(Human pose images with coordinates)
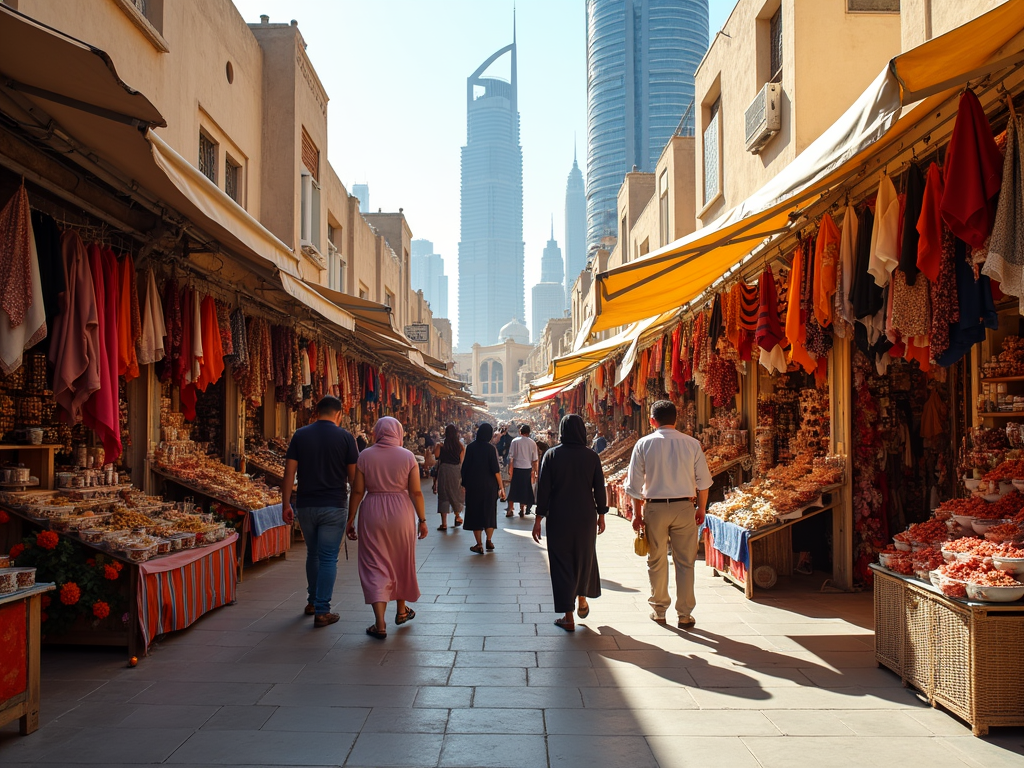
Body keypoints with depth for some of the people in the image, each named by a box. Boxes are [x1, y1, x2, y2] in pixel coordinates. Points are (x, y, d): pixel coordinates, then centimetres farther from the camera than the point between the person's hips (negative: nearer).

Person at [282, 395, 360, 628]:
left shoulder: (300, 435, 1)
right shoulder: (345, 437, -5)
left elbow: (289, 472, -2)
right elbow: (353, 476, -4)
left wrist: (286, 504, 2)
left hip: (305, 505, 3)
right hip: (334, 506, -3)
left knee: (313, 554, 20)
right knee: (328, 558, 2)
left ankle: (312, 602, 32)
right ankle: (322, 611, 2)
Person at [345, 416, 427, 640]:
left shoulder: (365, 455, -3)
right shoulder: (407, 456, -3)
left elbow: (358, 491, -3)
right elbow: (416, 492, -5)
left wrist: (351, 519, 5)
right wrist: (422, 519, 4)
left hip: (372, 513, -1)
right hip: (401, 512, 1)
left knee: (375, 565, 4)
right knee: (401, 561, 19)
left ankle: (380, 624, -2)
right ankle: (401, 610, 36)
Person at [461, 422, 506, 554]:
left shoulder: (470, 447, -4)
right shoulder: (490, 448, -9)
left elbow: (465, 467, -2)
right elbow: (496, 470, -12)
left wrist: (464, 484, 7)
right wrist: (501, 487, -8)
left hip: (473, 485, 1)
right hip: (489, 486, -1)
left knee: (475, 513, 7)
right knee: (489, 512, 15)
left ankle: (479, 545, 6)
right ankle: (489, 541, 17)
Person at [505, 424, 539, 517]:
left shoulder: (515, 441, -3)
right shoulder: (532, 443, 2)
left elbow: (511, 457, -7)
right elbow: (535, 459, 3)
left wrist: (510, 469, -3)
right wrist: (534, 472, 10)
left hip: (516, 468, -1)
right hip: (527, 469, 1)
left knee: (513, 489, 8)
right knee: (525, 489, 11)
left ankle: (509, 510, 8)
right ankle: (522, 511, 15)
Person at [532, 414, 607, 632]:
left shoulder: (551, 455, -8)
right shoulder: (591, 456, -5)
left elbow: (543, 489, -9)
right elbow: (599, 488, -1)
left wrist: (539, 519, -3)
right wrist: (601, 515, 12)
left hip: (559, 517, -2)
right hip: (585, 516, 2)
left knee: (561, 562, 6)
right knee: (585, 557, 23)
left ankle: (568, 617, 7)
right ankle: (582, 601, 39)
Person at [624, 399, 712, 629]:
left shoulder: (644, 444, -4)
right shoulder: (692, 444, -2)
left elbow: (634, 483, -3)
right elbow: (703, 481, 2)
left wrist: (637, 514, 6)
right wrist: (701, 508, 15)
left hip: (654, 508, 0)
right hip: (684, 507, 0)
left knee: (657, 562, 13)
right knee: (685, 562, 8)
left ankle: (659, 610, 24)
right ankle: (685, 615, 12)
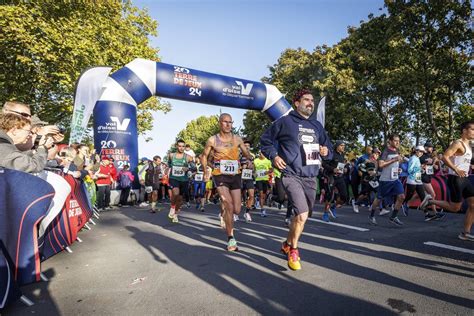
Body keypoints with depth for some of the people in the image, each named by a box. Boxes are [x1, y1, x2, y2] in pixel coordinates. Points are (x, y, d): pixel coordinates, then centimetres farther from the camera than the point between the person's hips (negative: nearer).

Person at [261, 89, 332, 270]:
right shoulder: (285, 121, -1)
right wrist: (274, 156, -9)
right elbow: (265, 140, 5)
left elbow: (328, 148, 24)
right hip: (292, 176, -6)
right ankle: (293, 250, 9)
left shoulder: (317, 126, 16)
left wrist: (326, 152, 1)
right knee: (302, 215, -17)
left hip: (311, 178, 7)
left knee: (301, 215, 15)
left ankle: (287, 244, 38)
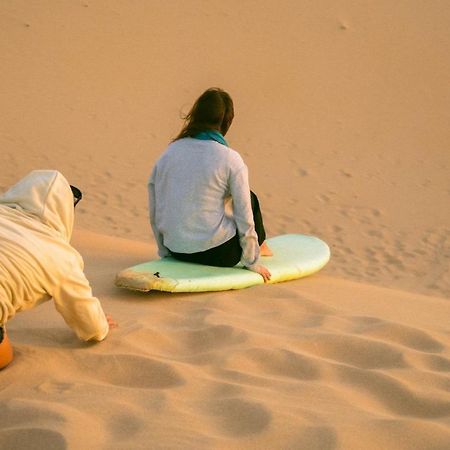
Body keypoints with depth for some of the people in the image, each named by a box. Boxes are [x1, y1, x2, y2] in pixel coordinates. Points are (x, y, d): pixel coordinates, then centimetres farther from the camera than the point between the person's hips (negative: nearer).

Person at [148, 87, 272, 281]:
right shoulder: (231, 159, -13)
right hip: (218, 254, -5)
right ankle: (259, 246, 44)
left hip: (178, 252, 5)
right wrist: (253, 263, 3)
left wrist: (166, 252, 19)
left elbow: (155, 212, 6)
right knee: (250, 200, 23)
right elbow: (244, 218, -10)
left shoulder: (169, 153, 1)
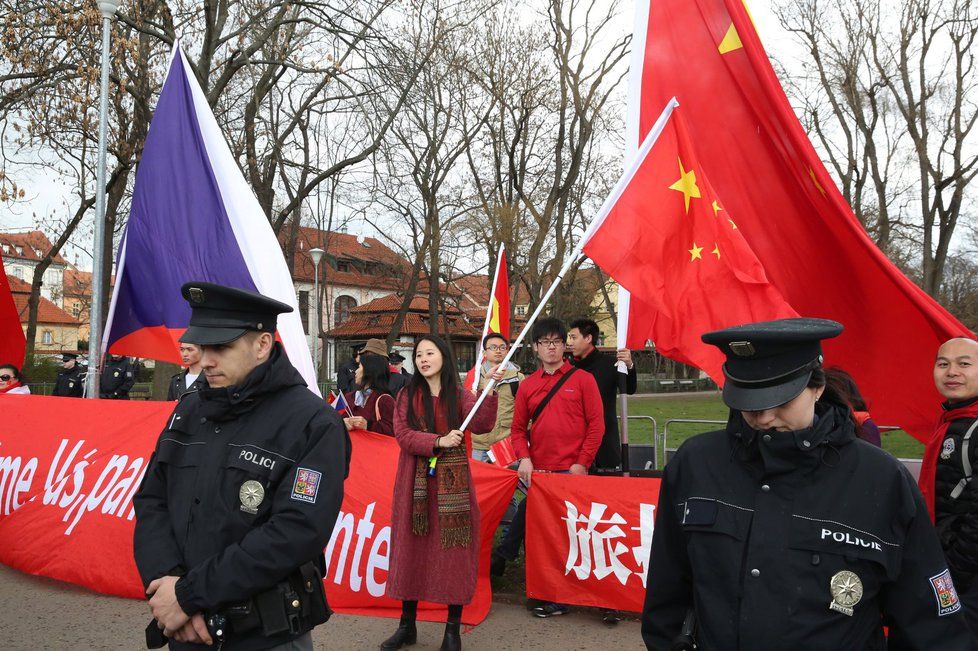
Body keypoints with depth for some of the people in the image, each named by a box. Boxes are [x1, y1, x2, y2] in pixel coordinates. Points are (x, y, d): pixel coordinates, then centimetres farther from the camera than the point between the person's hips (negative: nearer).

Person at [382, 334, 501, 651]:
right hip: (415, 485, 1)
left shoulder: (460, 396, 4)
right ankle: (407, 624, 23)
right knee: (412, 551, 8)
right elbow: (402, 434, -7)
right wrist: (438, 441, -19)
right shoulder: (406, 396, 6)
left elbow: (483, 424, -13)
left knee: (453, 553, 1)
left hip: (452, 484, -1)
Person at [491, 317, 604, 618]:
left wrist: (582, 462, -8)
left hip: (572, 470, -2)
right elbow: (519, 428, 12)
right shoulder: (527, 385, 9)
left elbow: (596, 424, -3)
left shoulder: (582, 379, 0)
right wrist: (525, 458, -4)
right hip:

To do:
Rewrite the records from the line with "left knee: (513, 489, 8)" through the line with "left hip: (311, 178, 7)", replacing "camera" with "viewer" and changing nothing else. Return only those lines, leaving out the pictures.

Task answer:
left knee: (513, 489, 8)
right knee: (525, 489, 11)
left ankle: (509, 510, 8)
right ankle: (522, 511, 15)
Person at [532, 414, 607, 632]:
left shoulder: (551, 455, -8)
right shoulder: (591, 456, -5)
left elbow: (543, 489, -9)
right elbow: (599, 488, -1)
left wrist: (539, 519, -3)
right wrist: (601, 515, 12)
left hip: (559, 517, -2)
right hip: (585, 516, 2)
left knee: (561, 562, 6)
right knee: (585, 557, 23)
left ankle: (568, 617, 7)
right ankle: (582, 601, 39)
Person at [624, 399, 712, 629]:
left shoulder: (644, 444, -4)
right shoulder: (692, 444, -2)
left elbow: (634, 483, -3)
right elbow: (703, 481, 2)
left wrist: (637, 514, 6)
right wrist: (701, 508, 15)
left hip: (654, 508, 0)
right hip: (684, 507, 0)
left knee: (657, 562, 13)
right knee: (685, 562, 8)
left ankle: (659, 610, 24)
right ankle: (685, 615, 12)
Body keypoints with depth for some of the people in the image, each named by a box. Boxes are [x1, y1, x2, y2] in pixel coordinates. Points are (x, y, d): pixel coordinates, then centimetres farther from the viewer than the point between the person's hips (negative: nearer).

Person at [261, 89, 332, 270]:
right shoulder: (285, 121, -1)
right wrist: (274, 156, -9)
right elbow: (265, 140, 5)
left elbow: (328, 148, 24)
right hip: (292, 176, -6)
right ankle: (293, 250, 9)
left shoulder: (317, 126, 16)
left wrist: (326, 152, 1)
right knee: (302, 215, -17)
left hip: (311, 178, 7)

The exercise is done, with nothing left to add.